ROME (Reuters) - Italy’s highest court on Wednesday upheld guilty verdicts on 23 Americans for the kidnapping of an Egyptian Muslim cleric, in the first criminal convictions for CIA “rendition” flights during the U.S. ‘war on terror’.
The Americans - 22 CIA agents and one Air Force pilot - who are believed to be in the United States and were tried in their absence - are unlikely to serve their sentences. But they will be unable to travel to Europe without risking arrest.
Italy has never requested their extradition.
All of the Americans were sentenced to seven years’ jail by a lower court except former CIA Milan station chief Robert Seldon Lady, who was handed a nine-year sentence. The decision was given to journalists by a court official.
Italy’s highest appeals court, or Court of Cassation, also said five senior Italian secret service agents could be tried for the abduction, overturning a previous ruling barring a trial on the grounds it would reveal state secrets.
The five are the former head of Italy’s Sismi military intelligence agency Nicolo Pollari, who resigned over the affair, his deputy and three others.
Hassan Mustafa Osama Nasr, an Egyptian imam known as Abu Omar, was snatched from a Milan street in 2003 and flown to Egypt for interrogation, where he says he was tortured for seven months. He was resident in Italy at the time of the abduction.
The Italian trial was the first of its kind against the “rendition” flights practiced by the administration of former U.S. President George W. Bush, which have been condemned by human rights groups as a violation of international agreements.
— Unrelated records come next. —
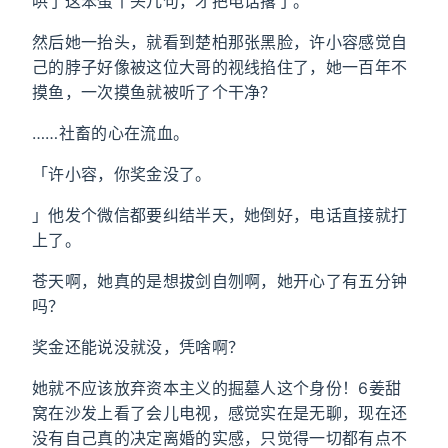
哄了这笨蛋丫头几句，才把电话撂了。
然后她一抬头，就看到楚柏那张黑脸，许小容感觉自
己的脖子好像被这位大哥的视线掐住了，她一百年不
摸鱼，一次摸鱼就被听了个干净？
……社畜的心在流血。
「许小容，你奖金没了。
」他发个微信都要纠结半天，她倒好，电话直接就打
上了。
苍天啊，她真的是想拔剑自刎啊，她开心了有五分钟
吗？
奖金还能说没就没，凭啥啊？
她就不应该放弃资本主义的掘墓人这个身份！6姜甜
窝在沙发上看了会儿电视，感觉实在是无聊，现在还
没有自己真的决定离婚的实感，只觉得一切都有点不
Amnesty International welcomed the decision.
“We have one of the highest courts in a European country upholding convictions of CIA agents for really egregious human rights violations,” the human rights group’s Expert on Counter Terrorism and Human Rights Julia Hall said.
“Our hope is that the United States would... begin to cooperate with people who are trying to reveal the truth about what happened during the Bush era.”
The ruling could strengthen efforts to shed light on the rendition program, in which the CIA is alleged to have abducted terrorism suspects and flown them to countries where they could be tortured, a practice banned under international law.
Last week the European Parliament called on EU countries to fully investigate their role in any such programs, and endorsed a report detailing evidence of secret prisons in Lithuania, Poland and Romania.
A Polish investigation into a suspected secret prison led to the arrest of the country’s former chief of intelligence earlier this year.
In 2007 the European Parliament found at least 1,245 CIA flights were made into or over Europe in the four years after the September 11, 2001 attacks on the United States.
U.S. President Barack Obama has tried to distance himself from heavy handed intelligence tactics employed by the previous Bush administration, and ordered the CIA to close its long-term prisons in 2009.